[[ Dataset records open ]]
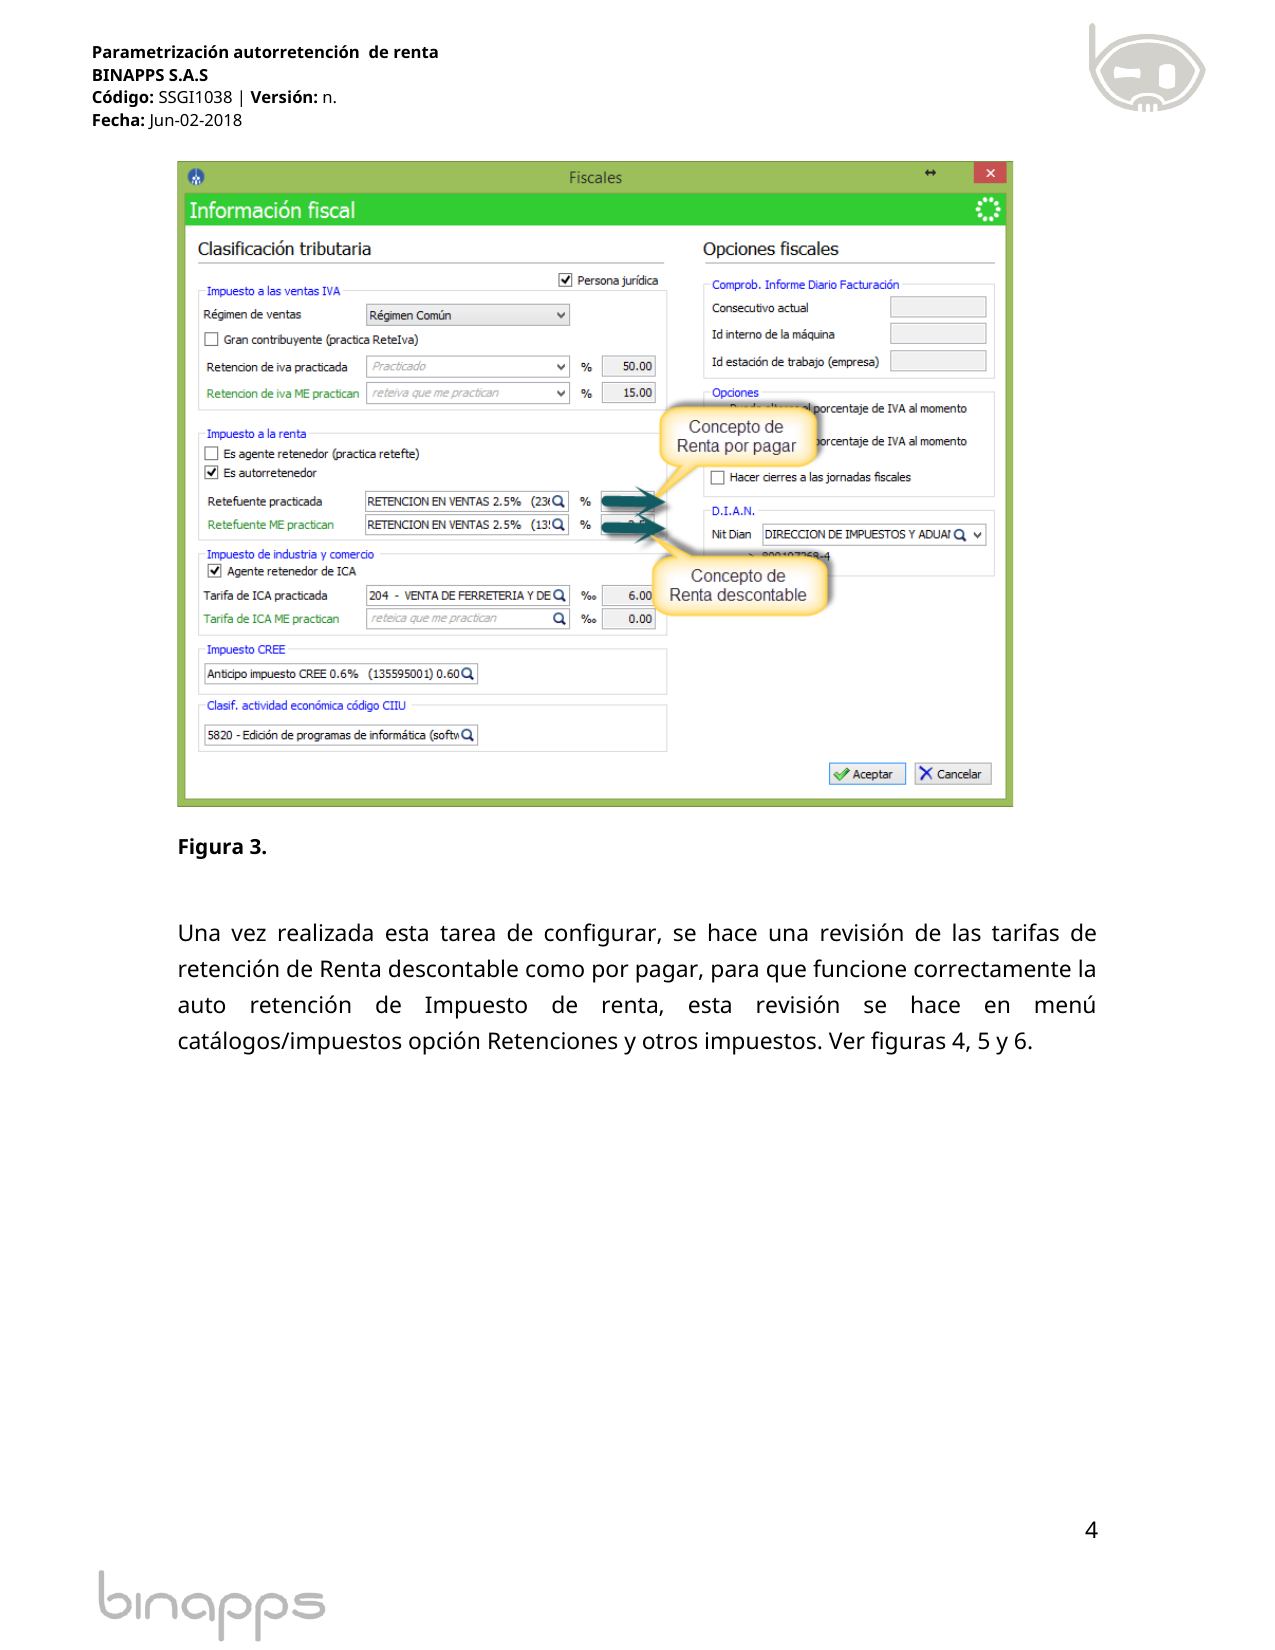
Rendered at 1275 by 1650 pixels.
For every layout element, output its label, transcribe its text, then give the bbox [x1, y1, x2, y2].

picture [177, 161, 1014, 807]
picture [92, 1564, 331, 1647]
text Figura 3. [177, 832, 1098, 861]
text Una vez realizada esta tarea de configurar, se hace una revisión de las tarifas de retención de Renta descontable como por pagar, para que funcione correctamente la auto retención de Impuesto de renta, esta revisión se hace en menú catálogos/impuestos opción Retenciones y otros impuestos. Ver figuras 4, 5 y 6. [177, 917, 1098, 1056]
[[ Dataset records closed ]]
What you should do: Could you reproduce the listing above exactly and drop every picture?

Solution to this problem:
Rendered at 1275 by 1650 pixels.
For every layout element, output its label, transcribe its text, then give the bbox [x1, y1, x2, y2].

picture [177, 161, 1014, 807]
picture [92, 1564, 331, 1647]
text Figura 3. [177, 832, 1098, 861]
text Una vez realizada esta tarea de configurar, se hace una revisión de las tarifas de retención de Renta descontable como por pagar, para que funcione correctamente la auto retención de Impuesto de renta, esta revisión se hace en menú catálogos/impuestos opción Retenciones y otros impuestos. Ver figuras 4, 5 y 6. [177, 917, 1098, 1056]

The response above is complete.